Lifecycle and shutdown

Parent update, activate, and deactivate calls become correlated RPC requests to the child handle. Unmount proceeds as follows:

  1. the parent requests child lifecycle unmount;
  2. the child aborts its session and cleans the real app handle;
  3. the child removes its agent root and closes the RPC peer;
  4. the parent closes its peer and the Host revokes the instance service scope;
  5. the iframe container removes the owned element.

The parent composition root MUST call host.dispose(). The child shell MUST call agent.stop() when it owns a longer-lived agent lifecycle. agent.stop() is idempotent, stops every active session, and reports an aggregate lifecycle failure if any child application cannot clean up.

The exported IframeRpcPeer is a low-level protocol primitive used by the built-in proxy and agent. Application teams SHOULD use the Host service facade instead of registering custom RPC methods or manually constructing connect messages.

Production checklist

  • The agent uses a dedicated origin different from every embedding shell origin.
  • The shell runs in a context that provides crypto.randomUUID() for channel identifiers.
  • src, targetOrigin, and child allowedOrigins are exact and environment-specific.
  • The frame keeps allow-scripts and allow-same-origin; every additional token is reviewed.
  • Host frame-src, child frame-ancestors, script-src, and connect-src are explicit.
  • Remote manifests, entries, chunks, and APIs are HTTPS and CORS-compatible from the child.
  • Resolved source, metadata, props, service arguments, and results are structured-cloneable.
  • The proxy maximum, Host policy, and producer declaration yield the intended capability grant.
  • Privileged service methods validate inputs, bind trusted identity, rate-limit, and audit calls.
  • Handshake, request, and Host readiness timeouts reflect production SLOs.
  • Parent shutdown calls host.dispose() and child shutdown calls agent.stop().
  • Browser E2E proves mount, readiness, service calls, update, navigation, and cleanup from distinct origins.

Non-goals

The iframe integration does not provide SES/Realm confinement, network interception, storage partitioning, dependency integrity verification, or a complete browser sandbox.
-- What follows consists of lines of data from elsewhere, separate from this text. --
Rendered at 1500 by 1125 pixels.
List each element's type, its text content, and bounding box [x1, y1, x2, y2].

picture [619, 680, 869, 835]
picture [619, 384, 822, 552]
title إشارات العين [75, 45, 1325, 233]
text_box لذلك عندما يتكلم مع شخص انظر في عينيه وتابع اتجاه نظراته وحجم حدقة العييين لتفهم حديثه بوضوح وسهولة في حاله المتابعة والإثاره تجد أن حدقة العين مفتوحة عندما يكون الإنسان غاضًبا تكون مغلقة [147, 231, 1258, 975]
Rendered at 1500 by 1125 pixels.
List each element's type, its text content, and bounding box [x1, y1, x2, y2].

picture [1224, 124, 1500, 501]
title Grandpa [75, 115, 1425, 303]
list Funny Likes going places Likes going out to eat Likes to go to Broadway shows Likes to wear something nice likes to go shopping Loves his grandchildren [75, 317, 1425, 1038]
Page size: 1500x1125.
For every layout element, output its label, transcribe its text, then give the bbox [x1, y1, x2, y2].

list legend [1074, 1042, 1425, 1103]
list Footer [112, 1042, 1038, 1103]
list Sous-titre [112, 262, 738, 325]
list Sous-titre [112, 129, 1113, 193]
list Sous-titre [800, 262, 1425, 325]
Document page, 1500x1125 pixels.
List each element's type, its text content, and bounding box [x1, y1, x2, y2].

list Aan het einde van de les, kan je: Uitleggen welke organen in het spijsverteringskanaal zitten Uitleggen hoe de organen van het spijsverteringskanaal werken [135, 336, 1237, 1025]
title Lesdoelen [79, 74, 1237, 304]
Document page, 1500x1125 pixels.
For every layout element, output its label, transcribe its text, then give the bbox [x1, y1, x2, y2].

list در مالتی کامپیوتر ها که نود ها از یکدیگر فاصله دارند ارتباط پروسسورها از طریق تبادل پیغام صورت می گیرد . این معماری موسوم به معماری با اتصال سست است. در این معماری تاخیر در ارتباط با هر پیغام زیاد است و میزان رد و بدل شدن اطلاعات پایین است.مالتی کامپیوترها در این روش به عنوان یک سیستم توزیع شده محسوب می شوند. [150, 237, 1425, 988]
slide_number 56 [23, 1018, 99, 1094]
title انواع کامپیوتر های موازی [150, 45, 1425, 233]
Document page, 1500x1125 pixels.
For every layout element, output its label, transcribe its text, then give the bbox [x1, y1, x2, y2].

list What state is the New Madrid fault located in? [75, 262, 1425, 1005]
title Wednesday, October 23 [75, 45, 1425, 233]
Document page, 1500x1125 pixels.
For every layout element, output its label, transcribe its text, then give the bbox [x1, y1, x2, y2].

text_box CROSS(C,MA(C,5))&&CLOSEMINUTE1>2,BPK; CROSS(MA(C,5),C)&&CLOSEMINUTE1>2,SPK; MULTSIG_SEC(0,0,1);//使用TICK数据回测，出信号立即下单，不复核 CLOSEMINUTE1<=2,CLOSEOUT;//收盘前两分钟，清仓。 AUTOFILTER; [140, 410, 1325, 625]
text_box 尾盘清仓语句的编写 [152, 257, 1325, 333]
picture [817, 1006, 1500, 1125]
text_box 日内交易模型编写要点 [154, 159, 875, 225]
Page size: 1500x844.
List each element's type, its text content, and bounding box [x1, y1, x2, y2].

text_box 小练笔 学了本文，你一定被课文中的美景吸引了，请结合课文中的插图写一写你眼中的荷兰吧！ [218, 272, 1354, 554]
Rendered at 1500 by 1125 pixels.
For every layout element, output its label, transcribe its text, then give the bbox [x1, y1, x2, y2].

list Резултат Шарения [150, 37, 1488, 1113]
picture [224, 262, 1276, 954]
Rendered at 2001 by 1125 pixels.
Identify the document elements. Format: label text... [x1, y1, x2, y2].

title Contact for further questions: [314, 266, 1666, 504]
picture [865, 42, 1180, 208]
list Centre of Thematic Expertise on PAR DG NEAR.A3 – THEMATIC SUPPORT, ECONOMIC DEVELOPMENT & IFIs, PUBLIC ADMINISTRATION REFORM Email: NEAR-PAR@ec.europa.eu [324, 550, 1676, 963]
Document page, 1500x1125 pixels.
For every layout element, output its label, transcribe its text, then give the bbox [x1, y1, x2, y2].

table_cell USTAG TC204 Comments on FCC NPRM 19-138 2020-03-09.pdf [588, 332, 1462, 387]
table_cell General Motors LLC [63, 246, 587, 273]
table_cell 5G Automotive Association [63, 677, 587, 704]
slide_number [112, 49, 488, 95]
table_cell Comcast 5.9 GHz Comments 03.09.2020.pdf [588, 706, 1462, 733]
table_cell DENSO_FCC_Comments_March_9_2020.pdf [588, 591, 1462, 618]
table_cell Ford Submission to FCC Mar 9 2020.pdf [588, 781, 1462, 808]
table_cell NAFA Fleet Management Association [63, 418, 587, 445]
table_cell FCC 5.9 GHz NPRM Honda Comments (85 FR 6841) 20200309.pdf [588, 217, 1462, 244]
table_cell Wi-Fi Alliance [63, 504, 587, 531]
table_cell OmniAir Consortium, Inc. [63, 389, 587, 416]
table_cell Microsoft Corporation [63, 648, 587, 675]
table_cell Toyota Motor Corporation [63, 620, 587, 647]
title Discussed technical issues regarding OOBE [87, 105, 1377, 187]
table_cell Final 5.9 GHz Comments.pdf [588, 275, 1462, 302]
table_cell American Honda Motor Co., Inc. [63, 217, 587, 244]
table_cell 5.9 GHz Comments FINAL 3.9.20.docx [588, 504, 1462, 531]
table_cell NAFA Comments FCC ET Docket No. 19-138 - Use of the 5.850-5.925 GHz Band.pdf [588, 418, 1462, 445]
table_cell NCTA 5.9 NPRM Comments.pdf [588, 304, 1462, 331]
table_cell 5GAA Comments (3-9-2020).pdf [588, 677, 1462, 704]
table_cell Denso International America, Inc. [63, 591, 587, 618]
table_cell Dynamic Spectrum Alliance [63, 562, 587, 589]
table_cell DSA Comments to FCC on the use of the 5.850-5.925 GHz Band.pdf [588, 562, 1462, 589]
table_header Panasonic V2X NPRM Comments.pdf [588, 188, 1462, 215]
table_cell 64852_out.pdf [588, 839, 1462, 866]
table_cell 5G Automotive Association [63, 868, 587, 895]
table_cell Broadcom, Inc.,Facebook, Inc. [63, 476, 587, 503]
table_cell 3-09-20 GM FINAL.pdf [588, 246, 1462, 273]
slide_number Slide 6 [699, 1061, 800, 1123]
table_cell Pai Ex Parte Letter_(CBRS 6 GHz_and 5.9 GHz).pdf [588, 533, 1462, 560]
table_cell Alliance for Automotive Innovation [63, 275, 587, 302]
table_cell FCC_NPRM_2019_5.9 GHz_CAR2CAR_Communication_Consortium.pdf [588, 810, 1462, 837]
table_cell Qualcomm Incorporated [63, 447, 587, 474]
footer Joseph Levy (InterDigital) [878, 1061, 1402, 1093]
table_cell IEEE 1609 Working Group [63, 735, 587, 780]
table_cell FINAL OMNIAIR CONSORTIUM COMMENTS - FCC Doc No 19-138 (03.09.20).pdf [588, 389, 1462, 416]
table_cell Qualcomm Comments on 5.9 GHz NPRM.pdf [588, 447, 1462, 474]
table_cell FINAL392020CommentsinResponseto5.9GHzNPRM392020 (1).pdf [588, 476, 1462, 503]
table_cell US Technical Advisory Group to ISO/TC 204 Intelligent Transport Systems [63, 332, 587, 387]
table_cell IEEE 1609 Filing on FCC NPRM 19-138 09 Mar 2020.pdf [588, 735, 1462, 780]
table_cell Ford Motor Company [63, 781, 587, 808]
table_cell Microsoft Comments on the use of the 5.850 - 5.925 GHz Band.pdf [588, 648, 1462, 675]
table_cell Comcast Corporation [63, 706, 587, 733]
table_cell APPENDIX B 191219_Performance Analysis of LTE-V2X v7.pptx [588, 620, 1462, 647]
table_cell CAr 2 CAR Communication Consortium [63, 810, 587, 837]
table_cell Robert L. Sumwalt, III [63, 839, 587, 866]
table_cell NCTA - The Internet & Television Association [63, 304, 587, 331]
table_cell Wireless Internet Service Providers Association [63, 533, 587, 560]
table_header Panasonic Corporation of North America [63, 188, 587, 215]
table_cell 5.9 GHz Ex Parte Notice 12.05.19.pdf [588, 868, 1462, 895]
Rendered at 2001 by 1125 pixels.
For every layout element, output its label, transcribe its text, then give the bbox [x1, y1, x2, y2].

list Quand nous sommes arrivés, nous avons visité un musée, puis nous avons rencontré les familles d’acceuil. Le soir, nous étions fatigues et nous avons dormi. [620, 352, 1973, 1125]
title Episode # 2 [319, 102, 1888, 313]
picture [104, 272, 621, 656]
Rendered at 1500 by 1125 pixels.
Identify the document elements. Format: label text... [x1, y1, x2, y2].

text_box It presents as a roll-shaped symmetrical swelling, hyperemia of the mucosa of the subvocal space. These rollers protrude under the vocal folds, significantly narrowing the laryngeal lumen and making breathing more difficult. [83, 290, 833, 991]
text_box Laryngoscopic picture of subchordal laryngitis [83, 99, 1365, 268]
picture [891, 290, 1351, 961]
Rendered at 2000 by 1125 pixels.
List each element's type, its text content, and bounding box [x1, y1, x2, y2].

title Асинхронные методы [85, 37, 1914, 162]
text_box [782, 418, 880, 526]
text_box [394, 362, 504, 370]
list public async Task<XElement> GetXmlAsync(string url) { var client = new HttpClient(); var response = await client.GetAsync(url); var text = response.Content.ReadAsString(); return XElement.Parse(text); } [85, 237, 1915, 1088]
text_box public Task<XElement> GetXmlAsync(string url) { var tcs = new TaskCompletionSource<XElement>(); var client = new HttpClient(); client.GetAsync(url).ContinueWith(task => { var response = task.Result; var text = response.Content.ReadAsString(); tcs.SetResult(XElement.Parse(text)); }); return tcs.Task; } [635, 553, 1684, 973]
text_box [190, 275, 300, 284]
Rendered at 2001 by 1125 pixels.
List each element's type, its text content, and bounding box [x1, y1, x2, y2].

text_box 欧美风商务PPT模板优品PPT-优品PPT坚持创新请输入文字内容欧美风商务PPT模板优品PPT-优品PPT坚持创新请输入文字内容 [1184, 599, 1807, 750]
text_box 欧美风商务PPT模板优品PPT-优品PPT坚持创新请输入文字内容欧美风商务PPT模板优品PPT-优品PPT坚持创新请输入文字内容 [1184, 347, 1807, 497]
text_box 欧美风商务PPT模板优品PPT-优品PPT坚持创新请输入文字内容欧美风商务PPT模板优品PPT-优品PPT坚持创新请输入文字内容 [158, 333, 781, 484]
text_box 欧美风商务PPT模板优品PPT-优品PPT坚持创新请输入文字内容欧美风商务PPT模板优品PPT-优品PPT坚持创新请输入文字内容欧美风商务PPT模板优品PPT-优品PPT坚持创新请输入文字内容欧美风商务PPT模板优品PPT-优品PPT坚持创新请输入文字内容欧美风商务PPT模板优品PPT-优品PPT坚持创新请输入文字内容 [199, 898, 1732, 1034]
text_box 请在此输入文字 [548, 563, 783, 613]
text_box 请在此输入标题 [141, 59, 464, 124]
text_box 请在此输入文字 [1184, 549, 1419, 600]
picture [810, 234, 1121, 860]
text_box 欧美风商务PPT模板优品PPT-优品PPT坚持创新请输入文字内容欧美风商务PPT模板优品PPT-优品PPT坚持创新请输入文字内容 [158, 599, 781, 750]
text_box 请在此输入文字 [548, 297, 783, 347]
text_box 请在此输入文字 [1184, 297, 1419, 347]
Code that cannot be trusted with the configured child origin and browser permissions belongs in a more restrictive execution system or separate application boundary.

Verification

  • pnpm exec vitest run packages/core/test/iframe.test.ts verifies origin rejection, sandbox requirements, protocol validation, RPC cancellation/timeouts, capability negotiation, lifecycle, rollback, and agent shutdown.
  • pnpm exec playwright test e2e/vertical-slice.spec.ts verifies a real cross-origin iframe agent, independent child MF runtime, readiness, updates, navigation service RPC, and browser cleanup.
  • examples/react-host/src/runtime.ts is the parent wiring reference.
  • examples/iframe-remote/src/index.ts is the child agent wiring reference.
  • Human review is required for production origins, CSP, iframe permissions, cookie policy, exposed capabilities, and service-side authorization; repository tests cannot prove deployment headers.